There could be many reasons for the revolt against the Turkish leadership. Turkey has many anti-Islamic elements that want to destabilize Turkey in the hope that USA and Europe would support their cause. Erdogan has in effect provoked a resumption of a civil war in Turkish Kurdistan. In the opinion of many Turkish politicians and Kurds themselves, it was his actions that triggered a flare-up in hostilities and wiped out years of efforts to establish a peace dialogue.
There is a serious ideological conflict between the army, which has been traditionally considered a guarantor of the secular nature of the Turkish state, and the elected Islamist authorities. For a long time it seemed that Erdogan, who is pursuing a policy of Islamization, had the upper hand, after suppressing the resistance of the generals for more powers and, having “purged” the officer corps through a series of large-scale court trials for their anti-Turkey activities. Society is split, as was testified by the mass protests in 2013.
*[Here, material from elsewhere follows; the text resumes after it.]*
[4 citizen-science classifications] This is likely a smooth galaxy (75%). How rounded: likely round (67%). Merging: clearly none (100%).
As relations with the EU are ruined, Turkey has practically no chances of joining the EU in the foreseeable future, whereas it is this goal that the country’s leadership has been proclaiming for several decades. The Kurdish issue has caused serious tensions with the United States, while the downed Russian bomber has provoked an unprecedented crisis in relations with Moscow, which only recently was considered to be Turkey’s key partner.
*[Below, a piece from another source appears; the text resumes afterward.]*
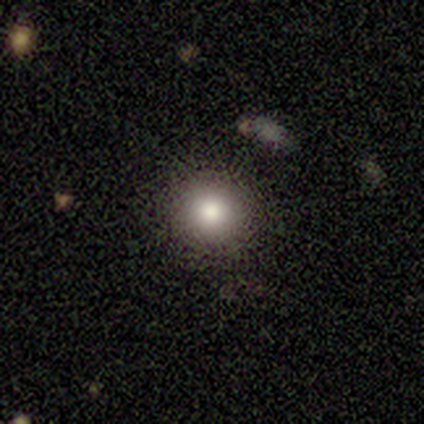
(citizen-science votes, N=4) Morphology: type=smooth (100%); roundness=round (100%); merging=none (100%).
It would appear that all these circumstances have prompted the Turkish president’s opponents into decisive action. Erdogan is pushing for realignment with Russia and Israel. The military plotters may have come to the conclusion that time has come to act. The military coup was untimely as Turkey has already mended ties with Russia and Israel. It was also suggested that the coup had deep-lying causes and reflected the pressing issues of Turkish society.
Russian and Turkish presidents share authoritarianism attitudes. May be, the concentration of all power in the hands of the Turkish president increases the risk of ill-judged decisions, and the Russian authorities will be taking this into account.
While the international community condemned the attempt to seize power in Turkey, Moscow was more restrained in its reaction, with no outright condemnation of the coup bid. Russian Prime Minister Dmitry Medvedev urged Ankara to restore the constitutional order as soon as possible. “What happened shows that there are strong and deep divisions inside Turkish society and the armed forces, which were manifested in these events,” he said. Kremlin press secretary Dmitry Peskov expressed concern at the developments in Turkey, saying that Russia was keen to see the events unfolding in Turkey end “in a legitimate way as soon as possible” and hoped that the country would “return to the path of stability, predictability, and law and order.”
The developments in Turkey will not have a negative effect on relations with Moscow.“The attempted coup failed. The plotters have been arrested. Democracy has triumphed. The country’s leadership will start to pursue a more independent policy aimed at strengthening security in the country. The downside will be a drop in the number of Russian tourists and a delay in the lifting of Russia’s economic sanctions
Two flights of Turkish Airlines from Antalya resort town landed in Moscow, according to online data of Moscow’s Vnukovo Airport. A flight from Istanbul airport to Moscow also landed this morning. These are the first flights from Turkey that landed in Moscow after the coup attempt. Russia has currently restricted flights to Turkey. However, Russian and Turkish air carriers may continue performing flights from Turkey, the Russian aviation authority said earlier. Russian flag carrier Airport will start delivering Russians trapped in Istanbul and Antalya today. SU2134 Moscow – Istanbul flight will take passengers in Istanbul and return back to Moscow on July 18, Aeroflot spokesperson told TASS earlier. SU2142 flight will depart from Moscow to Antalya on July 18.
Russia was neutral in Israeli attack on Turkish aidship bound for Gaza strip to breach the Zionist terror blockades, leaving many Turkish and an American dead. Putin refused to condemn the Israeli military attack on sea because of the fact that most of illegal settlers n the illegal colonies inside Palestine are of Russian origin.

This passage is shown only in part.